When kids are young, they are impressionable, and with those types of compliments occurring throughout their life, it forms an opinion in their mind on the best way to get compliments, the best way for others to acknowledge them and indicate that they are good. They start to associate themselves with their appearance since that is what people appear to enjoy so much about them from birth.

And the older a girl becomes, the more she realizes that in society a woman’s worth is strongly associated with her appearance. Just look at the comment section for different celebrities. People complained about Christina Aguilera being on “The Voice”, a show about singing, because apparently she wasn’t thin enough. I didn’t know that looks factored into singing credentials.

Being female in society, it is a basic requirement that you look like you put effort into your appearance, or else a woman would either be criticized or ignored, and everything else you have to offer (skills and/or traits) are ignored  since they aren’t bound up in a presentable package. If a woman wears make up she is considered more “acceptable” and “desirable” in the workplace and as a partner.

I like compliments about my appearance. It makes me feel good since I grew up thinking I was unattractive. That message I got from my family members loud and clear so I compensated by developing a funny personality and intelligence to make others notice me and compliment me.
I know some men think they get something in return for making a compliment to a woman. I resent the impression that I need to feel indebted to a man for making the compliment, since I have met a few guys who act as if I owe them suddenly for such compliments, as if they have just given me something I have actively tried to get which deserves giving back. Compliments are supposed to be a signal to keep doing what you are doing since it is working and not something that gives you entitlement to receive something other than a “thank you.”

The way we raise girls to value their appearance first about other traits ultimately hinders their personal growth. When you interact with little boys, imagine what you would say to a little boy since boys aren’t complimented on their appearance, but you say, “You look like a little prince with that jacket and tie on.” Or “you look like a king the way you are dressed and your make up and cologne is Presidential.” Instead we ask them what they are doing, what they are learning in school, what they are reading and what sports they are playing and do they have a girlfriend.

Some women are not comfortable with the way their bodies are aging from messages they receive externally and internally. They may feel that their new wrinkles, grey hairs, or weight gain make them unattractive. This will have an effect on their self-worth. Remember that your vitality, sensuality and desire doesn’t fade as the years progress.  Being attractive and sensual does not fade, it just changes.

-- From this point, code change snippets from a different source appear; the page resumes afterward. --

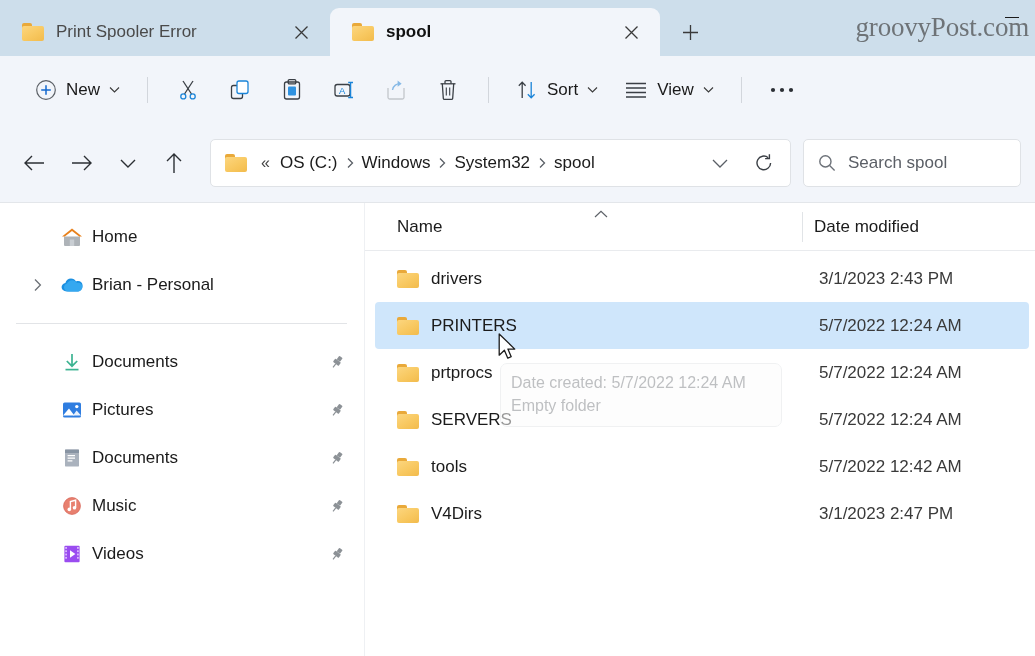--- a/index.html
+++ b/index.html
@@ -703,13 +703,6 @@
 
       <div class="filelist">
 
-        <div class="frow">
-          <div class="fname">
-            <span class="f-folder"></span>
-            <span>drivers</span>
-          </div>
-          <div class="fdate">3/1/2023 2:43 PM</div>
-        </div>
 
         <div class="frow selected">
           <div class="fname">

So I guess I answered my question as to why I thought as a woman got older she would be less desirable and therefore not receive compliments. Messages coming into my life consciously and subconsciously regarding age and gender bias against women helped formulate my thoughts. But now that I am a senior, I have changed my attitude on the senior woman and whether she can still be desired, complimented and sought after.  She is as attractive at each age stage as she chooses to be – beauty comes from the inside which shows outside.

So why wouldn’t I – a woman who is honest, intelligent, authentic, funny, self-assured, faith filled, and outgoing and who takes care of herself and loves relationships with her fellow human beings receive compliments?!! She does and I do.

For those who find themselves seniors and thinking life is over when it comes to dating, marriage and being adored, it is not over by any means. Go out there and enjoy your life and let your personality, happiness and spirit be seen by others and shared. You will find that compliments are waiting for you from others – but the most important thing is that you are valid and beautiful at any age!!!